Content starts
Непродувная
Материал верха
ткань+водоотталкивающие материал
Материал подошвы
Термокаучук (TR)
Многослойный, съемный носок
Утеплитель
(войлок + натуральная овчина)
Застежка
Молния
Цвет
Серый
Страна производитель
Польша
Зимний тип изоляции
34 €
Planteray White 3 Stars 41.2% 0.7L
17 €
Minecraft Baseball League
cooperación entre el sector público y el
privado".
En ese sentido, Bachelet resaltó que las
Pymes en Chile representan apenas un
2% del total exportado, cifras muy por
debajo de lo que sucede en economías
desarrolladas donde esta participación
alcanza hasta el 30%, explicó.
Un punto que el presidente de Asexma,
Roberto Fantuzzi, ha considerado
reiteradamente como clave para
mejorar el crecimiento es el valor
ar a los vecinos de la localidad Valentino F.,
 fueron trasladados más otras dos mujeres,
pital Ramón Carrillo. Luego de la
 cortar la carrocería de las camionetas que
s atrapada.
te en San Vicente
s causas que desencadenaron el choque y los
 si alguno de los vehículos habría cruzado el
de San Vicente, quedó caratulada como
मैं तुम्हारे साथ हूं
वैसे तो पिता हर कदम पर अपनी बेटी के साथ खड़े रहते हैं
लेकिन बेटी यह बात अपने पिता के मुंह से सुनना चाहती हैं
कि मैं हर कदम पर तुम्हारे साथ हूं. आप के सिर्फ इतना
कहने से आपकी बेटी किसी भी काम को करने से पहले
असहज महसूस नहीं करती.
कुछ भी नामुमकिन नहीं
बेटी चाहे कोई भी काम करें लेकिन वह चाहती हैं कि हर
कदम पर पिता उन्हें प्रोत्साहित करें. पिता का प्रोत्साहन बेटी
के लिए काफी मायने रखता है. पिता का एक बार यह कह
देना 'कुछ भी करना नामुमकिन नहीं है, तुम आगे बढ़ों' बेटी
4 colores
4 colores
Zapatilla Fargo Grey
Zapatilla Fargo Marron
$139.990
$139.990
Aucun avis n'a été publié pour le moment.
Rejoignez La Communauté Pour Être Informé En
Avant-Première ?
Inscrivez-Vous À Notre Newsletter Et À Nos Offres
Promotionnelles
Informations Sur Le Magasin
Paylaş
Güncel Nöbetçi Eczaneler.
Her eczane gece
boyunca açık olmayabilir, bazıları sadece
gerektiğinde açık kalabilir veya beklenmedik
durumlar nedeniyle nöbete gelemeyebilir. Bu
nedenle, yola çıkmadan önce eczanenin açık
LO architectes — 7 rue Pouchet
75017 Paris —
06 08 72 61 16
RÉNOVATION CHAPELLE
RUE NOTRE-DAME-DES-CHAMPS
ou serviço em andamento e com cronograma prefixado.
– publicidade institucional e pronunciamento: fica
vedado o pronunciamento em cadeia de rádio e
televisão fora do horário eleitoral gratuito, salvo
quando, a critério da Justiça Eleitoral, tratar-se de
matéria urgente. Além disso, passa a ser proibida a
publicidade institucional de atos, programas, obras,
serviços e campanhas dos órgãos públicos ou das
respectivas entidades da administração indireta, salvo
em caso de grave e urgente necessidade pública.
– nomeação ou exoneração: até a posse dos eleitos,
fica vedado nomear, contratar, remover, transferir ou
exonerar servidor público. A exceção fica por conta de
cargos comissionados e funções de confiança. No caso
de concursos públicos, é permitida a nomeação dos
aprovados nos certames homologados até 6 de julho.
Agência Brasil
Content ends
When you output the entries, keep every word exactly as it stands.

Непродувная
Материал верха
ткань+водоотталкивающие материал
Материал подошвы
Термокаучук (TR)
Многослойный, съемный носок
Утеплитель
(войлок + натуральная овчина)
Застежка
Молния
Цвет
Серый
Страна производитель
Польша
Зимний тип изоляции
34 €
Planteray White 3 Stars 41.2% 0.7L
17 €
Minecraft Baseball League
cooperación entre el sector público y el
privado".
En ese sentido, Bachelet resaltó que las
Pymes en Chile representan apenas un
2% del total exportado, cifras muy por
debajo de lo que sucede en economías
desarrolladas donde esta participación
alcanza hasta el 30%, explicó.
Un punto que el presidente de Asexma,
Roberto Fantuzzi, ha considerado
reiteradamente como clave para
mejorar el crecimiento es el valor
ar a los vecinos de la localidad Valentino F.,
 fueron trasladados más otras dos mujeres,
pital Ramón Carrillo. Luego de la
 cortar la carrocería de las camionetas que
s atrapada.
te en San Vicente
s causas que desencadenaron el choque y los
 si alguno de los vehículos habría cruzado el
de San Vicente, quedó caratulada como
मैं तुम्हारे साथ हूं
वैसे तो पिता हर कदम पर अपनी बेटी के साथ खड़े रहते हैं
लेकिन बेटी यह बात अपने पिता के मुंह से सुनना चाहती हैं
कि मैं हर कदम पर तुम्हारे साथ हूं. आप के सिर्फ इतना
कहने से आपकी बेटी किसी भी काम को करने से पहले
असहज महसूस नहीं करती.
कुछ भी नामुमकिन नहीं
बेटी चाहे कोई भी काम करें लेकिन वह चाहती हैं कि हर
कदम पर पिता उन्हें प्रोत्साहित करें. पिता का प्रोत्साहन बेटी
के लिए काफी मायने रखता है. पिता का एक बार यह कह
देना 'कुछ भी करना नामुमकिन नहीं है, तुम आगे बढ़ों' बेटी
4 colores
4 colores
Zapatilla Fargo Grey
Zapatilla Fargo Marron
$139.990
$139.990
Aucun avis n'a été publié pour le moment.
Rejoignez La Communauté Pour Être Informé En
Avant-Première ?
Inscrivez-Vous À Notre Newsletter Et À Nos Offres
Promotionnelles
Informations Sur Le Magasin
Paylaş
Güncel Nöbetçi Eczaneler.
Her eczane gece
boyunca açık olmayabilir, bazıları sadece
gerektiğinde açık kalabilir veya beklenmedik
durumlar nedeniyle nöbete gelemeyebilir. Bu
nedenle, yola çıkmadan önce eczanenin açık
LO architectes — 7 rue Pouchet
75017 Paris —
06 08 72 61 16
RÉNOVATION CHAPELLE
RUE NOTRE-DAME-DES-CHAMPS
ou serviço em andamento e com cronograma prefixado.
– publicidade institucional e pronunciamento: fica
vedado o pronunciamento em cadeia de rádio e
televisão fora do horário eleitoral gratuito, salvo
quando, a critério da Justiça Eleitoral, tratar-se de
matéria urgente. Além disso, passa a ser proibida a
publicidade institucional de atos, programas, obras,
serviços e campanhas dos órgãos públicos ou das
respectivas entidades da administração indireta, salvo
em caso de grave e urgente necessidade pública.
– nomeação ou exoneração: até a posse dos eleitos,
fica vedado nomear, contratar, remover, transferir ou
exonerar servidor público. A exceção fica por conta de
cargos comissionados e funções de confiança. No caso
de concursos públicos, é permitida a nomeação dos
aprovados nos certames homologados até 6 de julho.
Agência Brasil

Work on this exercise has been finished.